No one is infallible, I would maintain, including human informants, and the question of how accurate or inaccurate dog sniffs might be, I would propose, goes to whether a dog’s positive alert to narcotics is enough, on its own (or maybe even coupled with other evidence), to justify a search, just as the proper question in considering the fallibility of human informants is whether the informant’s statement is enough, either alone or coupled with other evidence, to justify a search, not whether questioning a (necessarily fallible) human informant constitutes a “search” of the suspect being investigated (which it does not).
Though I still think this is the most logical way to think about Caballes and dog sniffs, I have become more sympathetic to Justice Souter’s position as I have thought about his concerns in the context of the uncertain medical screenings for cancer and other conditions that seem to be proliferating.
There is a momentum that gets going once we get a positive result from a test, whether it is a cancer screening with a high rate of false positives, or whether it is a positive alert for narcotics from a (fallible) dog working with a police officer. When the positive result comes, it is natural and expected that we will want to do further, and probably more invasive, tests, to find out whether or not there is “something there.”

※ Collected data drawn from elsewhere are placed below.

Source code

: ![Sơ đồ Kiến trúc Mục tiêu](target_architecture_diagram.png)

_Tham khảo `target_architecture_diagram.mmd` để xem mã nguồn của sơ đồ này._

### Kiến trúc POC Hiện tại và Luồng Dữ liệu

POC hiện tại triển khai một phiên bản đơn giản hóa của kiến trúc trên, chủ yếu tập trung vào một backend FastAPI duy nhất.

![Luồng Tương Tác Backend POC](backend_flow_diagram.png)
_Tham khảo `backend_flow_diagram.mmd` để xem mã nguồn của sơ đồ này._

Once a positive result comes back from a mammogram or a biopsy or a Prostate-Specific Antigen (PSA) blood test, it may feel affirmatively neglectful not to follow up with more invasive investigation. And likewise, once a dog alerts to narcotics, it may seem positively irresponsible for the police to ignore the alert and do nothing to find out whether in fact there are drugs (and in what quantity) in the car to which the dog has alerted.
If this is true, then Justice Souter may have a point. Just as many women might now choose to forgo mammography or other imperfect cancer screening (and just as many men might choose to forgo PSA tests), to avoid falling down the rabbit hole of biopsies and potentially unnecessary and disabling surgeries and treatments, Justice Souter may want us to forgo the dog sniffs, at least absent a level of individualized suspicion that would justify a real search, thereby avoiding a similar rabbit hole of highly invasive searches of property that will almost inevitably follow a positive alert from a dog.
The problem with screening devices with a high (or even a substantial but not especially high) frequency of Type I errors is that they seem much more innocuous than they actually are. They seem to be just the single test (perhaps a blood test or even a minor biopsy) or a dog’s quick walk around a vehicle, but they rarely if ever end there if the result is positive. Given this fact, Justice Souter (in the context of dog sniffs) and I and others (in the context of medical screenings) might want to treat that first, seemingly innocuous, step as the whole staircase that it may rapidly become and approach it with care.
For medical tests, this could mean avoiding many screenings in the absence of either symptoms or some other reason to believe there is a problem. And for dog sniffs, it could mean requiring some independent, articulable suspicion (or probable cause) beforehand. Such moves could potentially serve us well by reducing the considerable collateral harm caused by the (foreseeable) Type I errors occasioned when we apply screening devices promiscuously, in contexts in which we have no pre-existing reason to believe that there is anything to be found.